Читаем The Secret History of the Mongol Queens полностью

Khatun is one of the most authoritative and magnificent words in the Mongolian language. It conveys regality, stateliness, and great strength. If something resists breaking no matter how much pressure is applied, it is described as khatun. The word can form part of a boy’s or girl’s name, signifying power and firmness combined with beauty and grace. Because of the admired qualities of khatun, men have often borne names such as Khatun Temur, literally “Queen Iron,” and Khatun Baatar, “Queen Hero.”


The Mongols recognized the role of the father as the provider of sperm, which created the bones of a new child, but the mother gave meat and blood. Thus male lineages became known as the yas, meaning “bone of the father,” while the larger kinship system was known as the urug, meaning “the womb.” Genghis Khan gave his royal family the name Altan Urug, the Golden Womb.

Repeatedly in Genghis Khan’s genealogy, the paternity of a child was in doubt. One of the most important ancestors of the Mongols, Alan Goa, had three sons after the death of her husband, but she insisted to all her sons that it did not matter from which father they came. The origin of a child’s bones played a less important role than the womb from which the child sprang.

When Genghis Khan’s wife Borte conceived her first child close to the time of her kidnapping, Genghis Khan insisted that, aside from the mother, it was no one’s business how she became pregnant. “It happened,” says the chronicle repeatedly. “It happened at a time when men were fighting; it happened at a time when men were killing. It happened at a time when the starry sky twisted in the heaven, when the nation twisted in turmoil, when people could not rest in their bed, or birds in their nest.”

All that mattered was the parent’s success in raising the child. The Secret History eloquently described a mother’s devotion to her children: “She choked on her own hunger in order to feed them. She worried constantly how to make them into adults. She cleaned them and pulled them up by their heels to teach them to walk.” It took the effort of a mother to transform boys into men. She “stretched them by the shoulders to pull them up to become men. She pulled them by their necks. She pulled them up to the height of other men. She did these things because she was the mother with a heart as bright as the sun and as wide as a lake.”

Outlawing the sale or barter of women marked Genghis Khan’s first important departure from tribal practices regarding marriage, and gradually through a series of such changes he transformed the social position of his daughters, and thereby of all women, within his burgeoning empire. His laws regarding women did not spring from an ideological position or special spiritual revelation so much as from personal experience and the practical needs of running a harmonious society. The natural accord between male and female, the sky and the earth, the sun and the moon had a practical application in the relations of men and women in the family and in society.

Genghis Khan was certainly ambitious and had much larger desires in the world than merely uniting the warring tribes of the steppe. Yet, in order to expand his empire, he needed someone to rule the newly conquered people. He had to leave someone in charge. Ideally, he would have had a stable of talented sons and given each one of them a newly conquered country to govern, but his sons were simply not capable. Without competent sons, he could leave a general in charge, but Genghis Khan had been betrayed too many times by men inside and outside his family.
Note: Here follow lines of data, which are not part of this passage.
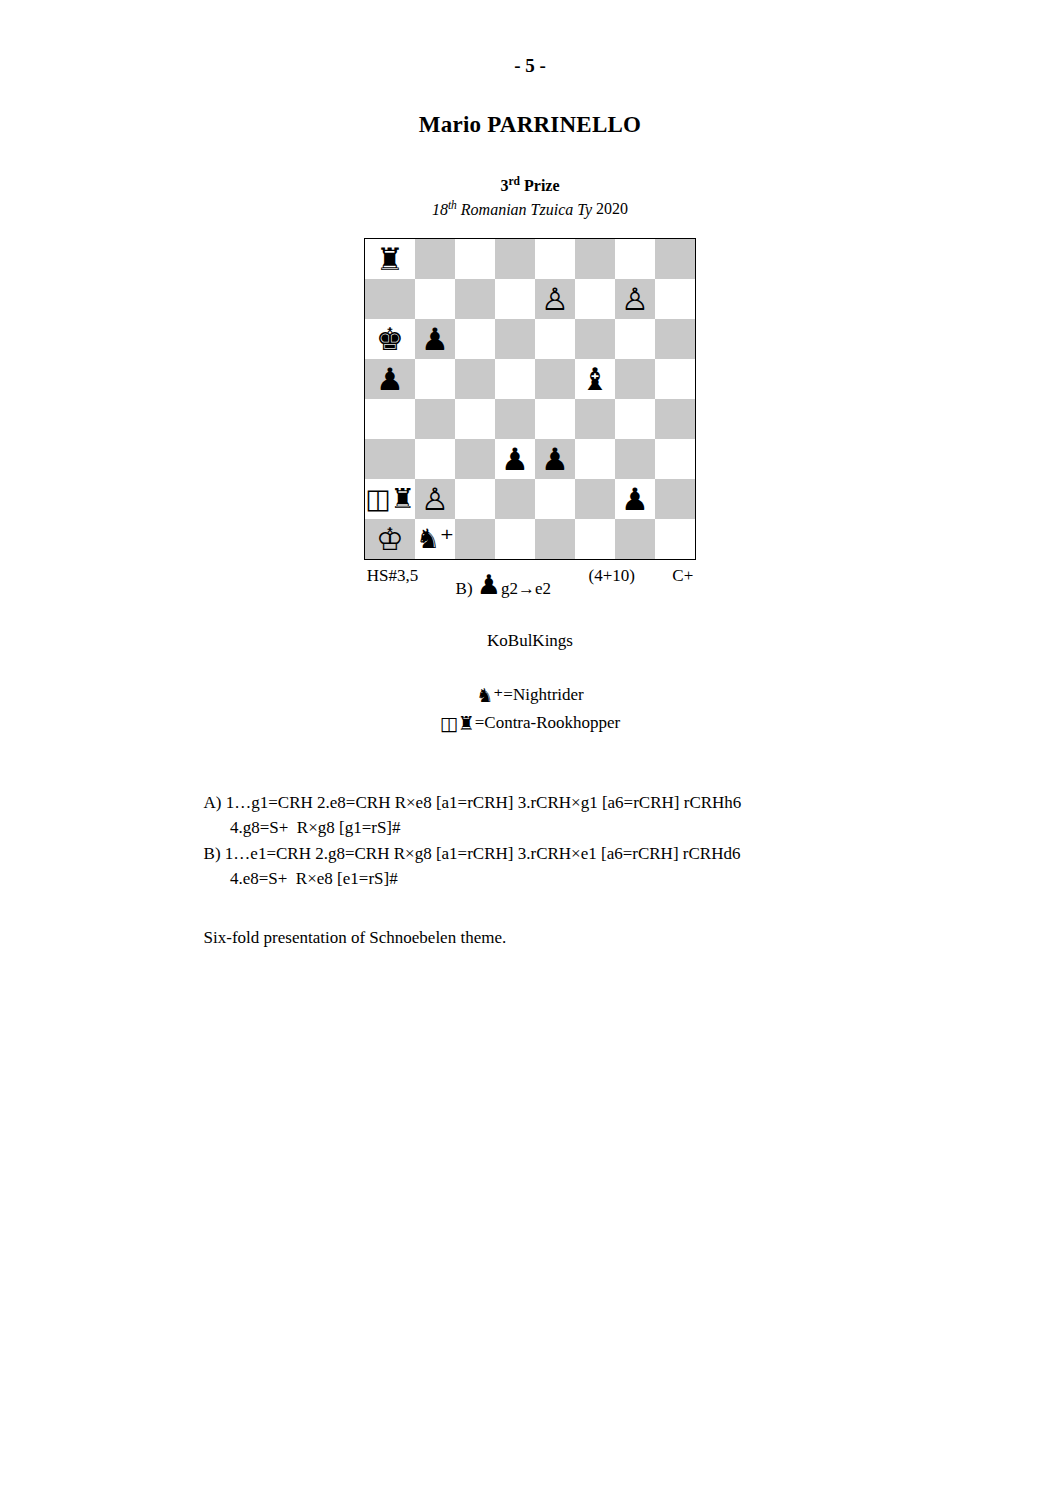- 5 -
Mario PARRINELLO
3rd Prize
18th Romanian Tzuica Ty 2020
| ♜ | | | | | | | |
| | | | | ♙ | | ♙ | |
| ♚ | ♟ | | | | | | |
| ♟ | | | | | ♝ | | |
| | | | ♟ | ♟ | | | |
| ◫♜ | ♙ | | | | | ♟ | |
| ♔ | ♞⁺ | | | | | | |
HS#3,5 B) ♟g2→e2 (4+10) C+
KoBulKings
♞⁺=Nightrider
◫♜=Contra-Rookhopper
A) 1…g1=CRH 2.e8=CRH R×e8 [a1=rCRH] 3.rCRH×g1 [a6=rCRH] rCRHh6
4.g8=S+ R×g8 [g1=rS]#
B) 1…e1=CRH 2.g8=CRH R×g8 [a1=rCRH] 3.rCRH×e1 [a6=rCRH] rCRHd6
4.e8=S+ R×e8 [e1=rS]#
Six-fold presentation of Schnoebelen theme.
He probably knew well the result of Alexander the Great’s overreliance on his generals, who subsequently divided the empire among themselves as soon as their leader died.

The women around Genghis Khan motivated him, and he constantly strove to make them happy. “My wives, daughters-in-law, and daughters are as colorful and radiant as red fire,” he said. “It is my sole purpose to make their mouths as sweet as sugar by favor, to bedeck them in garments spun with gold, to mount them upon fleet-footed steeds, to have them drink sweet, clear water, to provide their animals with grassy meadows, and to have all harmful brambles and thorns cleared from the roads and paths upon which they travel, and not to allow weeds and thorns to grow in their pastures.”